The Tiger’s Bride, Angela Carter

Continuing through The Bloody Chamber, we come upon The Tiger’s Bride, a second re-imagining of the Beauty and The Beast fairytale.

Here, we are even further away from the traditional or Disneyfied incarnations of the story and it strikes the reader as a much darker tale than The Courtship of Mr Lyon with which it begs to be compared.

The passage of the young girl from daughter to wife is similar albeit in a first rather than third person narrative. But, here, the transformation is far more clearly a transaction as the opening lines make clear:

“My father lost me to The Beast at cards.”

Unlike Beauty’s father who brings her to the Beast because of his wish to give her a simple gift of a rose, the Bride’s father brings her to La Bestia because of his own avarice and greed. He literally reduces her to a chattel to be traded and gambled.

And, as is the nature of a trade, that attitude is reciprocated: La Bestia treats her as a chattel in his acceptance of her as a gambling stake just as much as her father does in offering her.

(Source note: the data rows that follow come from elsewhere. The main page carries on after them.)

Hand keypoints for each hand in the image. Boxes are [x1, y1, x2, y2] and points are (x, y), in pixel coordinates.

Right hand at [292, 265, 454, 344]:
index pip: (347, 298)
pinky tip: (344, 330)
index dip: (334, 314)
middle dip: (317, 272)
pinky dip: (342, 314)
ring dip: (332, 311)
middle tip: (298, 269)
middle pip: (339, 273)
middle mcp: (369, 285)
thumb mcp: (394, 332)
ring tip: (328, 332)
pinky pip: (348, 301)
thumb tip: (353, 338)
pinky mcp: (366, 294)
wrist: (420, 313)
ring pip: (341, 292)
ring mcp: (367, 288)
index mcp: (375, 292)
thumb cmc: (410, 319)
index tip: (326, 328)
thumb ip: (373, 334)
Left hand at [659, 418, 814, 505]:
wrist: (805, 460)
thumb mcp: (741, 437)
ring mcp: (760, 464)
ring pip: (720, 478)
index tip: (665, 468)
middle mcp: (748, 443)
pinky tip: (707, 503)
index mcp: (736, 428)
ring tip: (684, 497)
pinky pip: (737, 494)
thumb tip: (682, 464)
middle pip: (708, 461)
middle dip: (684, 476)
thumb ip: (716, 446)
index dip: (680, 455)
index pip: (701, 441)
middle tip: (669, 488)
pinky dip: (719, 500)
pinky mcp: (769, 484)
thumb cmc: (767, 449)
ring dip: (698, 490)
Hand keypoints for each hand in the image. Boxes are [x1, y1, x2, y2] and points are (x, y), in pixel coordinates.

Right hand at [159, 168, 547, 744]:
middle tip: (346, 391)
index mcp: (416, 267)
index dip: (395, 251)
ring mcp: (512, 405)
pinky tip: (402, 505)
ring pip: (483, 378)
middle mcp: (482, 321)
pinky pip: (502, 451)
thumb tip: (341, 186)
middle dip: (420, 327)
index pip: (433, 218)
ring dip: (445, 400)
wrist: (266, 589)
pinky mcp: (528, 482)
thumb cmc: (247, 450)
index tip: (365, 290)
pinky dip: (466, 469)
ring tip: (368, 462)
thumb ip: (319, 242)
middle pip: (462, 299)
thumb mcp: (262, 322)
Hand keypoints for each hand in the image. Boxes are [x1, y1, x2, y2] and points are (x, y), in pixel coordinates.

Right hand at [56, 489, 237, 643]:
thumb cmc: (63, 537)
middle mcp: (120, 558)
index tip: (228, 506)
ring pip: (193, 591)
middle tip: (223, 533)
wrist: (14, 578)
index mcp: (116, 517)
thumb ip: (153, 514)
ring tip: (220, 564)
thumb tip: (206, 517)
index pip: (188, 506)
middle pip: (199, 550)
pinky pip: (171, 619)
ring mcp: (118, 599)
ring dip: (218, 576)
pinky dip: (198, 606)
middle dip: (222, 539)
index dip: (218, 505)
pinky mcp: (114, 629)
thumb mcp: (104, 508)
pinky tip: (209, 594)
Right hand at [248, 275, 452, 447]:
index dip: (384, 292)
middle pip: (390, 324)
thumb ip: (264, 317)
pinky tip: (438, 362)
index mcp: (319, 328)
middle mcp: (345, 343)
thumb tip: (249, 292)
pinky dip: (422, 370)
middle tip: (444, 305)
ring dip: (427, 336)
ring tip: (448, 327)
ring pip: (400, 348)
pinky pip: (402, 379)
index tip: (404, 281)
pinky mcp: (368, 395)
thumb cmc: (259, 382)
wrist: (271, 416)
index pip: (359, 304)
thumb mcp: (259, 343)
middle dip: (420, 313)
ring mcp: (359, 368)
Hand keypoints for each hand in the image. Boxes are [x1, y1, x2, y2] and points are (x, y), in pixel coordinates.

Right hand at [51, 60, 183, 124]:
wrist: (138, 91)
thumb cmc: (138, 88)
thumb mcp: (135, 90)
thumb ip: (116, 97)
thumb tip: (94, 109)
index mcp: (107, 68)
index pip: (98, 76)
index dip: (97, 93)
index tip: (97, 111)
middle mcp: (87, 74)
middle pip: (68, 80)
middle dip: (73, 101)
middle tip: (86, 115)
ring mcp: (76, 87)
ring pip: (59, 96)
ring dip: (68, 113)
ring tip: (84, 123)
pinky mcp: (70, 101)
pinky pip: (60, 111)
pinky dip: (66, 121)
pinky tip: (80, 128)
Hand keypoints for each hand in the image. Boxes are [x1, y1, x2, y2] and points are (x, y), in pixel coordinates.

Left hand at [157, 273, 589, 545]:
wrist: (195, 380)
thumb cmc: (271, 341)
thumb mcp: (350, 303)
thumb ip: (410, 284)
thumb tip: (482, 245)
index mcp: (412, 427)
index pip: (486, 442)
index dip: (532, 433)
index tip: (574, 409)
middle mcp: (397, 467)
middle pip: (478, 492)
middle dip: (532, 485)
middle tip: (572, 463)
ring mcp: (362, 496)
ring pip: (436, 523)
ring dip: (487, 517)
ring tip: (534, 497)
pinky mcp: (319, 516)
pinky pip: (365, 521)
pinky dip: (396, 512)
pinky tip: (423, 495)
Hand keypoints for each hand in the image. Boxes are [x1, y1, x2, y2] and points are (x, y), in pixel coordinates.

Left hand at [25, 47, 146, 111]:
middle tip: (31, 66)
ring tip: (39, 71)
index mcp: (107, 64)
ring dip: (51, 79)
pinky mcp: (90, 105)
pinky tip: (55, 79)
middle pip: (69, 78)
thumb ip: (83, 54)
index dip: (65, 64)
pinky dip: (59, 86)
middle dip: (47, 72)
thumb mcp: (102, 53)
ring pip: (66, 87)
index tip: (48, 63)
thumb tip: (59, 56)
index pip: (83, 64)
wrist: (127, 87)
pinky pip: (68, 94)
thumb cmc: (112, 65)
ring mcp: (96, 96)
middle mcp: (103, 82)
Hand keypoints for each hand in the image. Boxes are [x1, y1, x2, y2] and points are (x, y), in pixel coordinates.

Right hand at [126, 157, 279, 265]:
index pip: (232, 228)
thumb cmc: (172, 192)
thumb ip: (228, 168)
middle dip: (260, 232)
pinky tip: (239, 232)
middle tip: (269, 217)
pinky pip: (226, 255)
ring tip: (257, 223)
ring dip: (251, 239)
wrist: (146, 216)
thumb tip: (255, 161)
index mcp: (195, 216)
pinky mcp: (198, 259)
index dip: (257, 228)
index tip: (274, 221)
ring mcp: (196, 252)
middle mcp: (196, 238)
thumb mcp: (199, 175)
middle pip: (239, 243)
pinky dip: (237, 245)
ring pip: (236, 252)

La Bestia may growl that

“If you are so careless of your treasures, you should expect them to be taken from you”

but that reflects on his more astute ability to value the Bride’s worth rather than any recognition that she is more than a valued “treasure”.

Of course, the objectification of women is a centuries old tradition in which marriage was used to cement alliances and secure fortunes: Juliet is told by her father

“an you are mine, I will give you to my friend,
An you are not, hang, beg, starve in the street”.

Carter here takes this tradition to its most extreme degree: not only is the Bride a piece of property; she is an undervalued piece of property squandered as her father fritters her away in a selfish gamble. Even the Bride accepts that

“my own skin was my sole capital in the world and today I’d make my first investment”

And then we see the most appalling extremity of the objectification of women: the Bride’s “clockwork twin”, the automaton

“soubrette from an operetta, with glossy, nut brown curls, rosy cheeks, blue rolling eyes… and there is a musical box where her heart should be; she tinkles as she rolls towards me on her tiny wheels.
My maid halted, bowed; from a split seam at the side of her bodice protrudes the handle of a key. She is a marvellous machine, the most delicately balanced system of cords and pulleys in the world.”

This soubrette echoes the clothing and mask worn by La Bestia: the too perfect too symmetrical mask behind which he hides his true bestial form. In his he is again very similar to the Beast of The Courtship of Mr Lyon whose leonine appearance is offset by his “smoking jacket of dull red brocade”. The similarities between the two – their restraint of their animal natures, their shame at their animal natures – is unsurprising. Shaved, there is no difference at all between a lion and a tiger save that the tiger’s skin is striped as its fur is.

There is something painfully artificial and repulsive in the image of both the mask and the soubrette: imitations of a socially imposed set of rules and appearances. And doesn’t that apply to us all? No one is ever entirely themselves: the identity we present to the world at anyone time is only ever a mask of the most socially acceptable part of ourselves, or of those aspects of our personalities which we believe will be accepted most readily or be most advantageous to ourselves. And that mask in Carter’s tale does not simply include the physical mask of La Bestia but also the clothes, the make up and even the face and flesh of the Bride.

For that reason, my interpretation of the final transformation as La Bestia licks the flesh from his Bride’s true form is not negative. He is not a predatory or domineering male enforcing his image onto his wife; he is allowing her to escape exactly that fate which society would have imposed upon her. The nudity he wishes from her is not the sexual negotiation that she – and the reader – imagine but the honesty of revealing her true nature beneath her skin; her father’s possessions are returned to him; and the final transformation is given readily and voluntarily.

For me, this makes the final transformation a release.